原油の先物価格が歴史上初めてマイナス圏に突入しました。これにはびっくりしましたね。BBCは原油の5月の先物価格がマイナス37.63ドルと史上初めてマイナス価格を付けた事を伝えました。これ具体的に言うと、5月に原油を市場で売ろうとすると、原油を無償で渡すだけでは済まず、お金を払わないと引き取ってもらえないと言う事です。コロナウイルスのために、世界中で都市封鎖が行われており、原油需要が極端に落ち込んでいます。アメリカではガソリンの需要が通常時より3割も減っており、行き場のない原油はタンク等での貯蔵に回っていますが、貯蔵も限界に達している様です。従い原油製造者は貯蔵費を払わないと引き取ってもらえない状況に陥っているわけです。こんな事態を誰が想像したでしょうか。

原油価格暴落のもたらすもの

原油が安くなるならいいじゃないか。ガソリン価格も下がるだろうなんて思われる方もおられるかと思いますが、物事はそんなに簡単じゃないんですね。次の様な問題が次から次へと噴出する事が予想されます。

  1. 原油価格がいつ回復するかによりますが、今後も原油需要は長期に亘り低迷する事が予想されます。原油の生産コストは国や生産者により違いますが、米国で最近急速に生産を伸ばしてきたシェールオイルの生産者は生産コストが高いので、早晩低価格に耐えられず、倒産する事が予想されます。となると彼らに融資をしている銀行も痛みます。連鎖倒産が危惧されます
  2. 原油は世界に山とあるコモディティーの中でも代表的なものです。原油や原油を生産する会社そのものに投資する人もいますが、原油価格にリンクした金融商品が山ほど販売されています。こういうものに投資した投資家は相当な損害を受ける事が予想されます。かくいう私もリーマンショックの前に原油価格にリンクした金融商品を購入し、リーマンショック後の大暴落を経験した口ですが、今回の暴落はリーマンショック時と比べても比較になりません。
  3. 昔商社マンだった頃、原油採掘会社のアメリカ人から「世の中に出回っている金という金は元をただせば、原油から生まれているんだ。」と聞いた事があります。確かに原油の富を生み出す力はものすごく、米国やロシアやサウジアラビアといった国は原油が支えている部分があります。
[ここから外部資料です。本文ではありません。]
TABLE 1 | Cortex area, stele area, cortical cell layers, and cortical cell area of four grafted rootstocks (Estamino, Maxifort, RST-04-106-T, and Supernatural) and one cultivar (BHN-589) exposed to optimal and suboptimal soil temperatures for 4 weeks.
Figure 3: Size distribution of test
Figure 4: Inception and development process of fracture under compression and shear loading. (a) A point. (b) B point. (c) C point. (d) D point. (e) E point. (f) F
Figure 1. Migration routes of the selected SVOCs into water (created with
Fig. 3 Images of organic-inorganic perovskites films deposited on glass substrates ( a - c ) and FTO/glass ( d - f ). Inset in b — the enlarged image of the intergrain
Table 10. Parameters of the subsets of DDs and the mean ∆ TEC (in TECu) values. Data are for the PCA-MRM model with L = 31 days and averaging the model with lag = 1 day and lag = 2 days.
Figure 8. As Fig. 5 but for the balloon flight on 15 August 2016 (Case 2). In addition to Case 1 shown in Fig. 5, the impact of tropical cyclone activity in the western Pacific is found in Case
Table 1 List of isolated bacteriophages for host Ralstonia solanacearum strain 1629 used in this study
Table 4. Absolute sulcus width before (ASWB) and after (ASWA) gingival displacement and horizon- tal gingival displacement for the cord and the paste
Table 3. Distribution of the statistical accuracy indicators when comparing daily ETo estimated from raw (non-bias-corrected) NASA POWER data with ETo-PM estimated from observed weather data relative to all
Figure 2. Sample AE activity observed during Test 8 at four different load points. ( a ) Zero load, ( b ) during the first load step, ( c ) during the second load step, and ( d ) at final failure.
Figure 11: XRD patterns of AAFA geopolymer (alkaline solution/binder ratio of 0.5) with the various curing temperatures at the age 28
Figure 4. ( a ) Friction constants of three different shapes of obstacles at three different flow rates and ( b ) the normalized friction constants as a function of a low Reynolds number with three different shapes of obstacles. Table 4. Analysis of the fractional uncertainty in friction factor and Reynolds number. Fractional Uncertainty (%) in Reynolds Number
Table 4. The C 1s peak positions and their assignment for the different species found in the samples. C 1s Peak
それだけに先物とはいえ、原油価格がマイナスになるというのは想像もつかないインパクトを世界経済に与えるものと思います。
  4. 再生可能エネルギーの普及にも大きく影響すると思います。これから世界が不況に突入した場合、人々は一銭でも安いエネルギー源に飛びつきます。今後原油価格下落に連れて、天然ガスや燃料用石炭など他の化石燃料も価格を下げると思いますので、再生可能エネルギーは競争力を失うと思います。当面、各国政府も景気対策でおおわらわでしょうから、環境に対する支援策は後回しになってしまうでしょう。そもそも不況で車も走りませんし、工場の操業率も下がるでしょうから、全体としての温暖化ガスの排出量はそれほど増えないと多いますが。
  5. トルコの様な天然資源を持たない国は原油安で一息つきますが、サウジアラビアを代表とする湾岸諸国はもろに影響をうけます。世界的な不況で需要が減る上に、価格が暴落すれば、生産コストの安いサウジでさえ大打撃を受けるでしょう。湾岸諸国はただでさえ政情不安定ですから、イランとサウジアラビアの対立などから紛争が起きてもおかしくありません。

コロナウイルスは歴史を変えうる

コロナウイルスは人の命を奪う恐ろしい病原菌ですが、人の動きを止めたために原油価格の暴落を引き起こし、世界的な不況を生じさせ、最悪のケースは紛争まで起こしかねないとんでもない疫病神なのです。人類は一致してこれに立ち向かう必要があります。